HONG KONG (REUTERS) - Hong Kong police arrested at least 53 people on Sunday (June 28) after scuffles erupted during a relatively peaceful protest against planned national security legislation to be implemented by the mainland Chinese government.
Armed riot police armed were present as a crowd of several hundred moved from Jordan to Mong Kok in the Kowloon district, staging what was intended as a "silent protest" against the planned law.
However, chanting and slogans were shouted towards police and later scuffles broke out in Mong Kok, prompting police to use pepper spray to subdue parts of the crowd.
Hong Kong Police said on Facebook that 53 people had been arrested and charged with unlawful assembly, adding that earlier some protesters tried to blockade roads in the area.
The proposed national security law was discussed by the National People's Congress Standing Committee on Sunday in Beijing at a three-day meeting.
The law is expected to be passed before the end of June but a draft has yet to be made public.

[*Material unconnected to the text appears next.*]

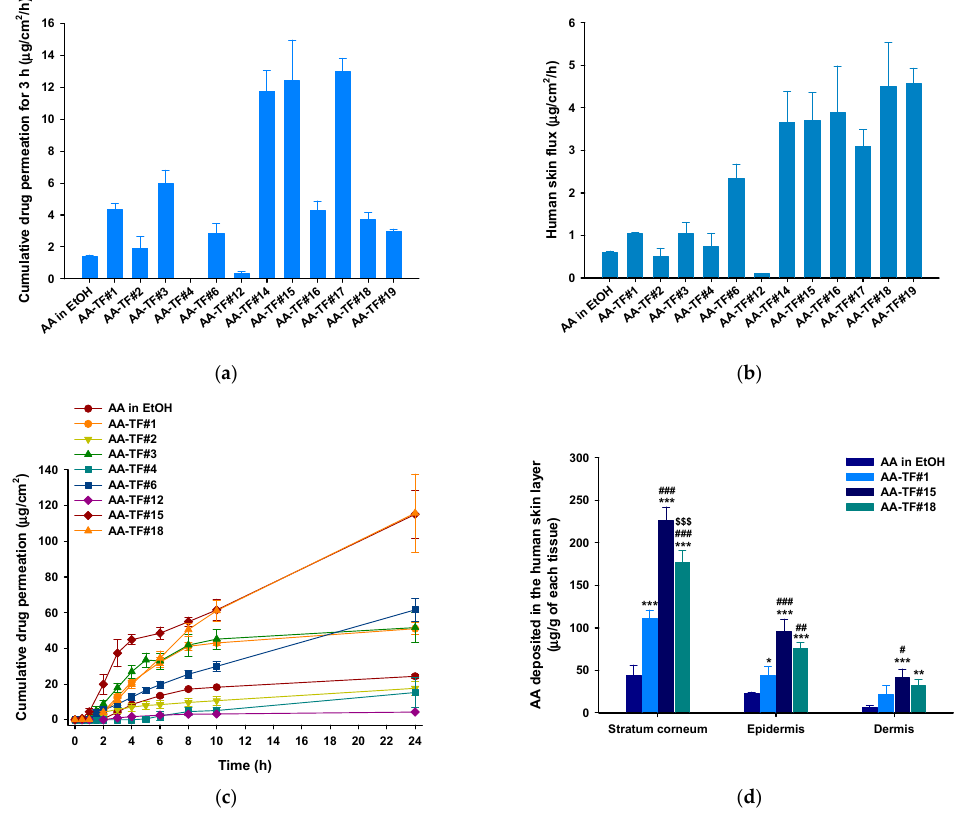
Figure 2. In vitro full-thickness human skin permeability of atraric acid (AA) in ethanol (EtOH) and topical formulations (AA–TFs): ( a ) Cumulative drug infiltration in human skin during the initial 3 h after treatment; ( b ) Skin flux with 1% AA in EtOH or AA–TFs over 24 h; ( c ) Time-course curve of cumulative AA permeation infiltration of 1% AA in EtOH or AA–TFs for 24 h; ( d ) AA deposited in the human stratum corneum, epidermis, and dermis using 1% AA in EtOH, AA–TF#1, AA–TF#15, and AA–TF#18 24 h after loading. * p < 0.05, ** p < 0.01, and *** p < 0.001 compared to AA in EtOH; # p < 0.05, ## p < 0.01, ### p < 0.001 compared to AA–TF#1; $$$ p < 0.001 compared to AA–TF#15. Values are presented as means ± SDs ( n = 4 for each group).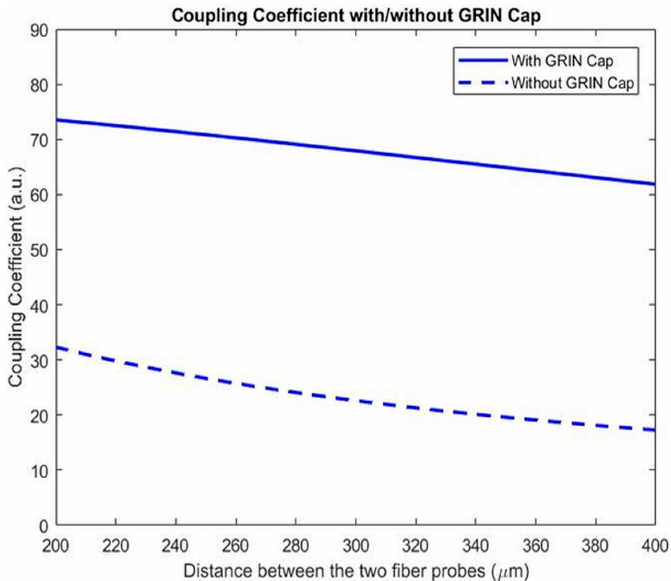
Figure 2. Coupling coefficient with and without GRIN caps spliced to the ends of single mode fibers. The single mode fiber and GRIN fiber’s parameters are from Newport F-SF single mode fiber and Thorlabs GIF-625 graded index fiber.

Chinese state media reported that lawmakers overwhelmingly supported the draft. The Chinese government has "unshakable determination to push ahead with enactment of the security bill and safeguard national sovereignty and interest," state broadcaster CCTV reported, citing a government spokesperson.
The proposed law has raised concerns among Hong Kong democracy activists and some foreign governments that Beijing is further eroding the extensive autonomy promised when Britain handed the territory back to China in 1997.
"The governments wants to shut us up and to kick us out," one protester, Roy Chan, 44, said. "We must stand up and strike down all those people who deprive Hong Kong people's freedom."
China has said the law will target only a small group of troublemakers as it tackles separatism, subversion, terrorism and foreign interference in Hong Kong.
Sunday's event came a day after Hong Kong police refused permission for an annual march that is held on July 1 to mark the handover of the city from Britain to the Chinese authorities 23 years ago.
Police cited in a statement that a march would be in violation of Hong Kong's current ban of groups of more than 50 people gathering that was put in place as a result of the coronavirus pandemic.
A survey conducted by the Hong Kong Public Opinion Research Institute for Reuters showed that the national security legislation is opposed by a majority of people in the financial centre.
It also showed that support for protests dropping to 51 per cent from 58 per cent in June compared with a previous poll conducted for Reuters in March, while opposition to them rose to 34 per cent from 28 per cent.